Stater – Coin of gold, silver or bronze; the basic unit of currency in Britain from c. 100 B.C. until replaced by Roman coinage.

Stonesfield slate – A sandy oolitic limestone, occurring in the Great Oolite series, which splits readily into thin slabs suitable for roofing.

Strip fields – Long, narrow fields, characteristic of mediaeval and later open-field agriculture.

Strip lynchets – Long, narrow strip fields (q.v.), set on hillsides and bounded by lynchets.

Stylobate – A continuous foundation supporting a row or rows of columns.

Stylus – A writing implement consisting of a small rod with a pointed end for scratching letters on wax-covered tablets and with a blunt end for obliterating.

Tegula – A flanged roofing tile.

Tepidarium – Intermediate room of moderate temperature in a Roman bath.

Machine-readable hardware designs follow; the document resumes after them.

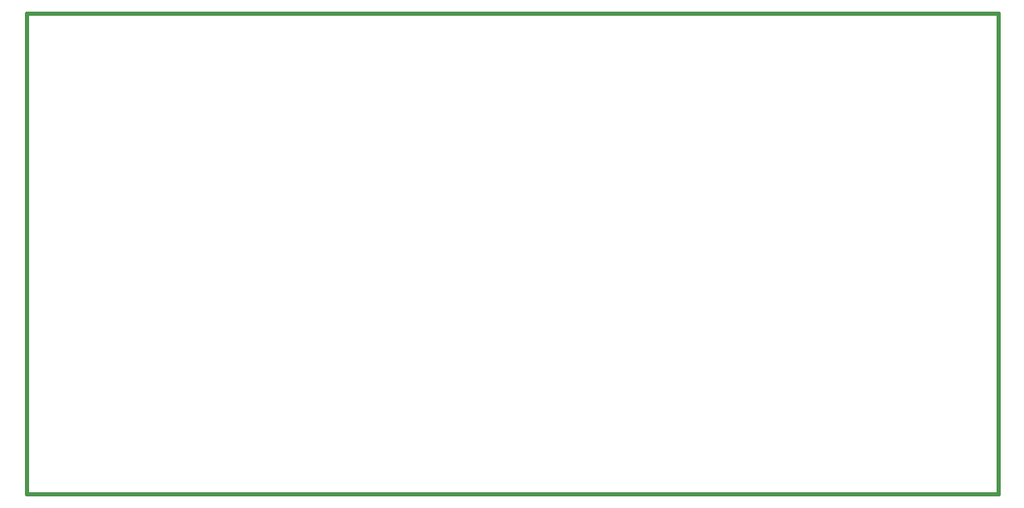
<source format=gko>
%FSLAX33Y33*%
%MOMM*%
%ADD10C,0.381*%
D10*
%LNpath-0*%
G01*
X0Y0D02*
X99000Y0D01*
X99000Y49000*
X0Y49000*
X0Y0*
%LNmechanical details_traces*%
M02*
</source>
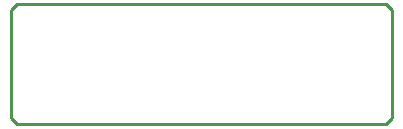
<source format=gbr>
%TF.GenerationSoftware,KiCad,Pcbnew,(5.1.9)-1*%
%TF.CreationDate,2021-05-26T15:31:28+08:00*%
%TF.ProjectId,ST-LINK_ODG,53542d4c-494e-44b5-9f4f-44472e6b6963,rev?*%
%TF.SameCoordinates,Original*%
%TF.FileFunction,Profile,NP*%
%FSLAX46Y46*%
G04 Gerber Fmt 4.6, Leading zero omitted, Abs format (unit mm)*
G04 Created by KiCad (PCBNEW (5.1.9)-1) date 2021-05-26 15:31:28*
%MOMM*%
%LPD*%
G01*
G04 APERTURE LIST*
%TA.AperFunction,Profile*%
%ADD10C,0.254000*%
%TD*%
G04 APERTURE END LIST*
D10*
X139255500Y-104521000D02*
X139763500Y-104013000D01*
X139763500Y-94869000D02*
X139255500Y-94361000D01*
X107505500Y-104013000D02*
X108013500Y-104521000D01*
X107505500Y-94869000D02*
X108013500Y-94361000D01*
X108013500Y-94361000D02*
X139255500Y-94361000D01*
X107505500Y-104013000D02*
X107505500Y-94869000D01*
X139255500Y-104521000D02*
X108013500Y-104521000D01*
X139763500Y-94869000D02*
X139763500Y-104013000D01*
M02*

</source>
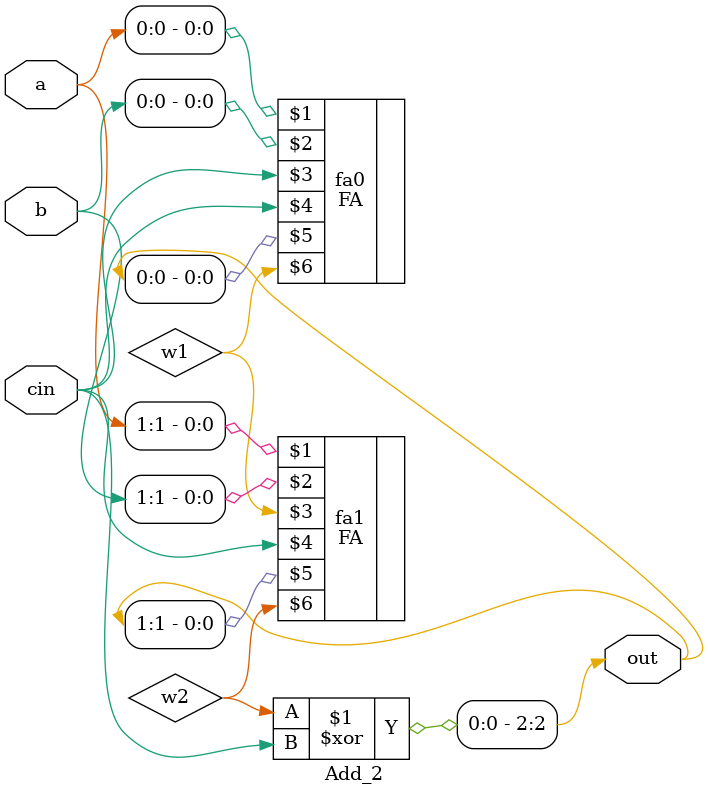
<source format=v>
`timescale 1ns / 1ps
module Add_2(
    input [1:0]a,
	 input [1:0]b,
	 input cin,
	 output [2:0]out);
	 wire w1, w2;
	 FA fa0(a[0], b[0], cin, cin, out[0], w1);
	 xor ( out[2] ,w2, cin);
	 FA fa1(a[1], b[1], w1, cin, out[1], w2);
	 
endmodule

</source>
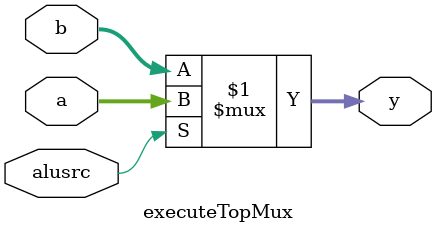
<source format=v>
`timescale 1ns / 1ps


module executeTopMux(
    output wire [31:0] y,
    input  wire [31:0] a,    // s_extend (immediate)
    input  wire [31:0] b,    // rdata2 (rt)
    input  wire        alusrc
);

    assign y = alusrc ? a : b;

endmodule
</source>
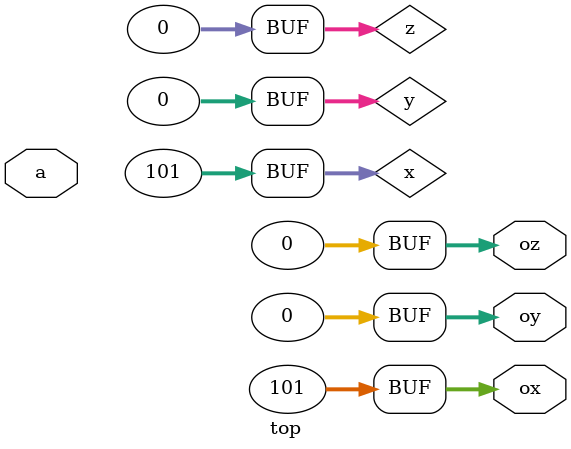
<source format=v>
/* Generated by Yosys 0.62+39 (git sha1 131911291-dirty, g++ 11.4.0-1ubuntu1~22.04.2 -Og -fPIC) */

(* top =  1  *)
(* src = "dut.sv:1.1-31.10" *)
module top(a, ox, oy, oz);
  (* src = "dut.sv:2.18-2.19" *)
  input [31:0] a;
  wire [31:0] a;
  (* src = "dut.sv:3.23-3.25" *)
  output [31:0] ox;
  wire [31:0] ox;
  (* src = "dut.sv:3.27-3.29" *)
  output [31:0] oy;
  wire [31:0] oy;
  (* src = "dut.sv:3.31-3.33" *)
  output [31:0] oz;
  wire [31:0] oz;
  (* src = "dut.sv:5.13-5.14" *)
  wire [31:0] x;
  (* src = "dut.sv:5.16-5.17" *)
  wire [31:0] y;
  (* src = "dut.sv:5.19-5.20" *)
  wire [31:0] z;
  assign z = 32'd0;
  assign y = 32'd0;
  assign x = 32'd101;
  assign oz = 32'd0;
  assign oy = 32'd0;
  assign ox = 32'd101;
endmodule

</source>
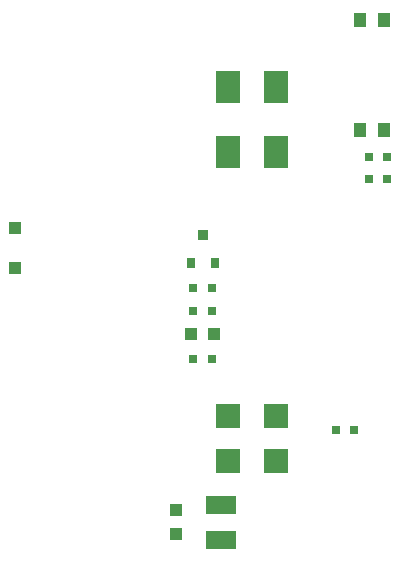
<source format=gtp>
%FSTAX23Y23*%
%MOIN*%
%SFA1B1*%

%IPPOS*%
%ADD19R,0.098430X0.062990*%
%ADD20R,0.039370X0.047240*%
%ADD21R,0.039370X0.039370*%
%ADD22R,0.031500X0.035430*%
%ADD23R,0.035430X0.035430*%
%ADD24R,0.025000X0.030000*%
%ADD25R,0.039370X0.043310*%
%ADD26R,0.043310X0.039370*%
%ADD27R,0.082680X0.106300*%
%ADD28R,0.082680X0.078740*%
%LN86ÐÍzigbeeÖÇÄÜ²å×ù°å-1*%
%LPD*%
G54D19*
X05132Y02957D03*
Y03075D03*
G54D20*
X05594Y04691D03*
X05675D03*
Y04323D03*
X05594D03*
G54D21*
X04446Y03863D03*
Y03996D03*
G54D22*
X05111Y0388D03*
X0503Y03882D03*
G54D23*
X0507Y03973D03*
G54D24*
X05685Y04162D03*
X05623D03*
Y04234D03*
X05685D03*
X05039Y03796D03*
X05101D03*
X05514Y03324D03*
X05576D03*
X05039Y0356D03*
X05101D03*
X05039Y0372D03*
X05101D03*
G54D25*
X0503Y03645D03*
X05109D03*
G54D26*
X04981Y02979D03*
Y03058D03*
G54D27*
X05315Y04251D03*
Y04466D03*
X05155D03*
Y04251D03*
G54D28*
X05315Y0337D03*
Y03221D03*
X05154D03*
Y0337D03*
M02*
</source>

Terra nigra or rubra – Table-ware, black or red, imported from Gaul.

Terrace-way – Track cut into the side of a hill.

Terret – Metal loop or ring, one of a set serving as rein guides.

Tessellated pavement – A floor surface of small cubes (tesserae) of stone, tile or glass, either plain or patterned in various colours, set in mortar to form mosaic.

Tessera – A cube of stone, tile or glass, used in mosaic.

Timber-laced rampart – A rampart reinforced by vertical and horizontal timbers tied together.

Torque – A neck-ring of twisted metal.

Torus moulding – A bold convex moulding, generally a semicircle in section.

Tufa (Calcareous) – Stony deposit of sponge-like texture formed as a result of evaporation of water heavily charged with lime.

Univallate – With a single bank and ditch.

Villa – An independent rural establishment of consequence, marked by a building with heated rooms, baths, mosaic pavements or sophisticated architectural details such as columns.

Voussoirs – Wedge-shaped stones or box-tiles forming an arch.